В книге рассказывается история главного героя, который сталкивается с различными проблемами и препятствиями на протяжении всего своего путешествия. По пути он встречает множество второстепенных персонажей, которые играют важные роли в истории. Благодаря опыту главного героя книга исследует такие темы, как любовь, потеря, надежда и стойкость. По мере того, как главный герой преодолевает свои трудности, он усваивает ценные уроки жизни и растет как личность.
«В те времена, когда в приветливом и живописном городке Бамберге, по пословице, жилось припеваючи, то есть когда он управлялся архиепископским жезлом, стало быть, в конце XVIII столетия, проживал человек бюргерского звания, о котором можно сказать, что он был во всех отношениях редкий и превосходный человек.Его звали Иоганн Вахт, и был он плотник…».
Шарль де Костер известен читателю как автор эпического романа «Легенда об Уленшпигеле». «Брабантские сказки», сборник новелл, созданных писателем в молодости, — своего рода авторский «разбег», творческая подготовка к большому роману. Как и «Уленшпигель», они — результат глубокого интереса де Костера к народному фольклору Бельгии. В сборник вошли рассказы разных жанров — от обработки народной христианской сказки («Сьер Хьюг») до сказки литературной («Маски»), от бытовой новеллы («Христосик») до воспоминания автора о встрече со старым жителем Брабанта («Призраки»), заставляющего вспомнить страницы тургеневских «Записок охотника».

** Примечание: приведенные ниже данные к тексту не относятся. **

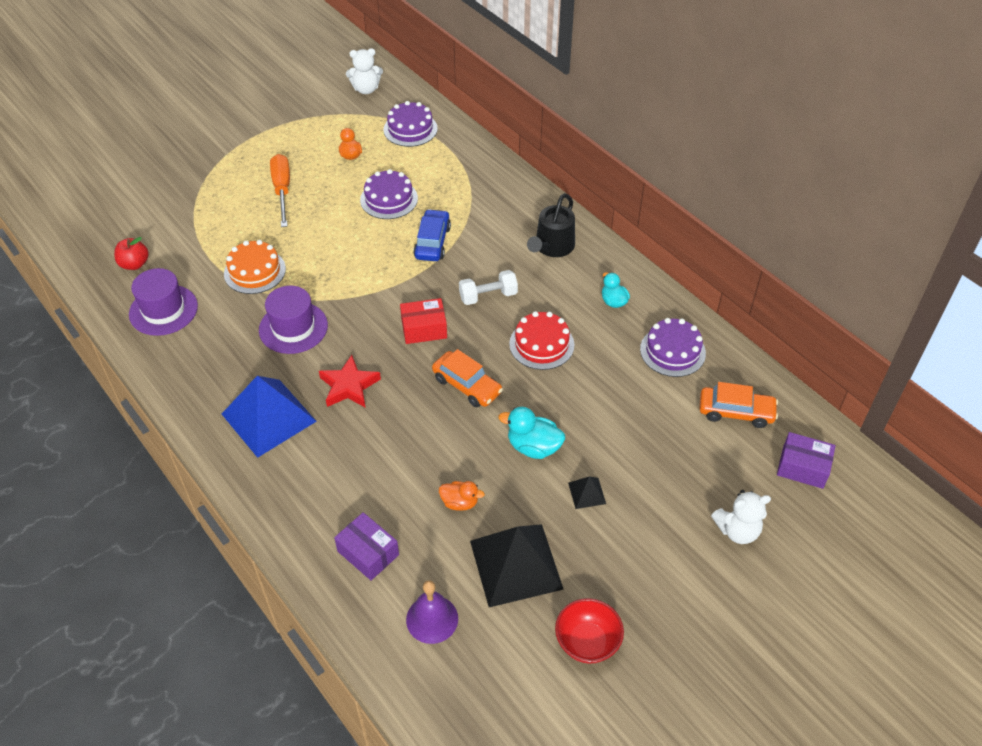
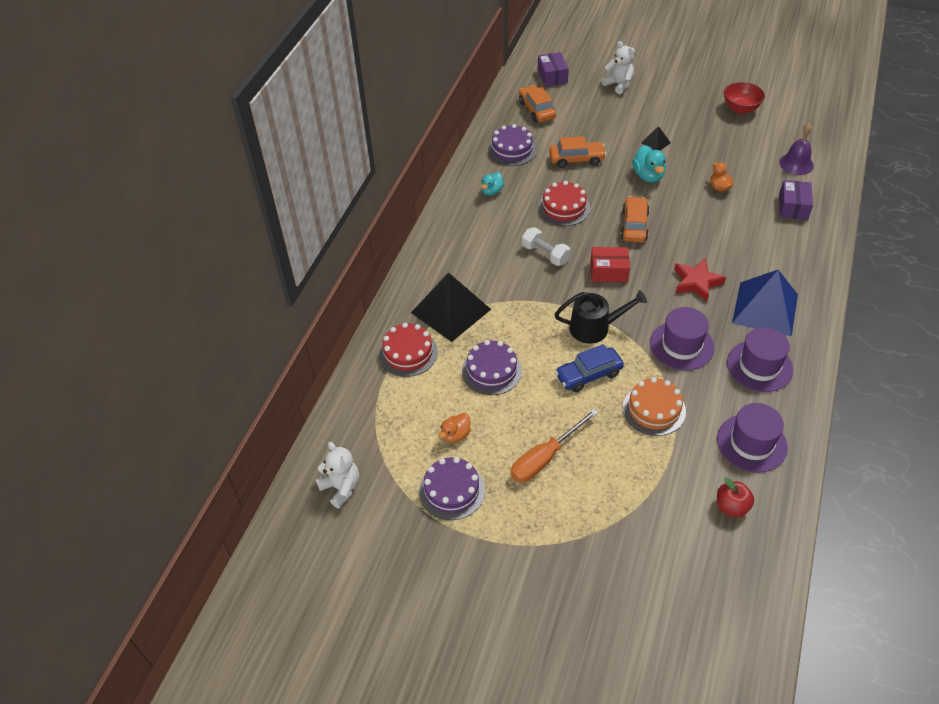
camera: 120 degrees left, 0 degrees up
purple cake [383,101,438,147] -> purple cake moved to [419,457,485,520]
red box [400,298,447,344] -> red box turned 45 degrees counterclockwise [590,247,630,283]
blue car [413,209,451,261] -> blue car moved to [555,344,624,392]
black pyramid [470,524,564,607] -> black pyramid moved to [411,272,491,342]
black watering can [527,193,575,257] -> black watering can moved to [555,290,647,344]
none -> red cake [379,323,438,377]
none -> orange car [549,136,606,168]
none -> purple hat [727,327,793,392]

Польская писательница. Дочь богатого помещика. Воспитывалась в Варшавском пансионе (1852–1857). Печаталась с 1866 г. Ранние романы и повести Ожешко («Пан Граба», 1869; «Марта», 1873, и др.) посвящены борьбе женщин за человеческое достоинство.В двухтомник вошли романы «Над Неманом», «Миер Эзофович» (первый том); повести «Ведьма», «Хам», «Bene nati», рассказы «В голодный год», «Четырнадцатая часть», «Дай цветочек!», «Эхо», «Прерванная идиллия» (второй том).
Книга представляет российскому читателю одного из крупнейших прозаиков современной Испании, писавшего на галисийском и испанском языках. В творчестве этого самобытного автора, предшественника «магического реализма», вымысел и фантазия, навеянные фольклором Галисии, сочетаются с интересом к современной действительности страны.Художник Е. Шешенин.
Автобиографический роман, который критики единодушно сравнивают с "Серебряным голубем" Андрея Белого. Роман-хроника? Роман-сказка? Роман — предвестие магического реализма? Все просто: растет мальчик, и вполне повседневные события жизни облекаются его богатым воображением в сказочную форму. Обычные истории становятся странными, детские приключения приобретают истинно легендарный размах — и вкус юмора снова и снова довлеет над сказочным антуражем увлекательного романа.
Рассказы Нарайана поражают широтой охвата, легкостью, с которой писатель переходит от одной интонации к другой. Самые различные чувства — смех и мягкая ирония, сдержанный гнев и грусть о незадавшихся судьбах своих героев — звучат в авторском голосе, придавая ему глубоко индивидуальный характер.